▶ **Your task**:
Below are some records. Return exactly the lines from the one containing "left shoulder: (1034, 568, 14)" through the one containing "right elbow: (1632, 856, 18)", both included, and only those.

▶ **The records**:

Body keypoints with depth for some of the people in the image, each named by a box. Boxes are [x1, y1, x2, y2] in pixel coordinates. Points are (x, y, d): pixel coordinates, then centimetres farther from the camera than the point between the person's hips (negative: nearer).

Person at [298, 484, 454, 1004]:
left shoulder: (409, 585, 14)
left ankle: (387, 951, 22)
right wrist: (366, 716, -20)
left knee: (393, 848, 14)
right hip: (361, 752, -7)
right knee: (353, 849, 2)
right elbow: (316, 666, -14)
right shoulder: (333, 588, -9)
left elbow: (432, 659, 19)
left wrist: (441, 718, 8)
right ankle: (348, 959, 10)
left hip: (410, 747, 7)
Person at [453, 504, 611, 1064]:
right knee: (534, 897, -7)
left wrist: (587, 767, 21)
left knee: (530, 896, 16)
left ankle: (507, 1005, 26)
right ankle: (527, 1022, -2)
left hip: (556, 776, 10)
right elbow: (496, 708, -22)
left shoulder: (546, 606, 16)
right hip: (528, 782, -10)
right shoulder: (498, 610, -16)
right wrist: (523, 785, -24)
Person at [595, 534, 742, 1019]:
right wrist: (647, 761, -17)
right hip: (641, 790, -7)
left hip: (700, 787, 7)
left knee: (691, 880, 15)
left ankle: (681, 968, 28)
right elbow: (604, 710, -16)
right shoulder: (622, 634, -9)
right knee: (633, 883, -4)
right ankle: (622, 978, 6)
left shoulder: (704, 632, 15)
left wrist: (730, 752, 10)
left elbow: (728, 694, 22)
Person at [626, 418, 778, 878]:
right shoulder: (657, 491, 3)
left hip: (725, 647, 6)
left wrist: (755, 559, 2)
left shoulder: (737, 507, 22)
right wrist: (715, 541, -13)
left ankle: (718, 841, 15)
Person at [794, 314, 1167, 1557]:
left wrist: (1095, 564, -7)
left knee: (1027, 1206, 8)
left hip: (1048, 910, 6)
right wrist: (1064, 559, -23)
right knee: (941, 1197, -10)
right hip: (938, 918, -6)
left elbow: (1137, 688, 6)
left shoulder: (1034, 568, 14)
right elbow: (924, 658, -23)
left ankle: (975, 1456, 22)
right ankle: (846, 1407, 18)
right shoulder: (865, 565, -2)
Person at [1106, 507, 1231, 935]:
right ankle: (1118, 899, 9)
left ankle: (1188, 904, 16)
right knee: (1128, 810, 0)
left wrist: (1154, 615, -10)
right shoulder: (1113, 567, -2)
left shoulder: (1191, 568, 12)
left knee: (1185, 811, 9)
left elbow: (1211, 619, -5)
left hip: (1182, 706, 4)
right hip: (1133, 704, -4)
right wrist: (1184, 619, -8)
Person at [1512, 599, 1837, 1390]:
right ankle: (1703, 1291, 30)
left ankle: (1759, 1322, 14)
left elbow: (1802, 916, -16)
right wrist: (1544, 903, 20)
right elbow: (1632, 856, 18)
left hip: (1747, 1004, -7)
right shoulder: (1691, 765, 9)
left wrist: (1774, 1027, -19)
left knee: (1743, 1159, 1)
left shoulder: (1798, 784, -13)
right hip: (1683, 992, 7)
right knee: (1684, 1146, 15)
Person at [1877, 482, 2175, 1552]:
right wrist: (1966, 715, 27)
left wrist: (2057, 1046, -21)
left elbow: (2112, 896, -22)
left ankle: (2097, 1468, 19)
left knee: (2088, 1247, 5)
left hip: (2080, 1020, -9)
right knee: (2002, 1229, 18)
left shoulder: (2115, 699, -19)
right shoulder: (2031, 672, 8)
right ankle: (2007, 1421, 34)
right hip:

▶ **Answer for the task**:
left shoulder: (1034, 568, 14)
right elbow: (924, 658, -23)
left ankle: (975, 1456, 22)
right ankle: (846, 1407, 18)
right shoulder: (865, 565, -2)
Person at [1106, 507, 1231, 935]:
right ankle: (1118, 899, 9)
left ankle: (1188, 904, 16)
right knee: (1128, 810, 0)
left wrist: (1154, 615, -10)
right shoulder: (1113, 567, -2)
left shoulder: (1191, 568, 12)
left knee: (1185, 811, 9)
left elbow: (1211, 619, -5)
left hip: (1182, 706, 4)
right hip: (1133, 704, -4)
right wrist: (1184, 619, -8)
Person at [1512, 599, 1837, 1390]:
right ankle: (1703, 1291, 30)
left ankle: (1759, 1322, 14)
left elbow: (1802, 916, -16)
right wrist: (1544, 903, 20)
right elbow: (1632, 856, 18)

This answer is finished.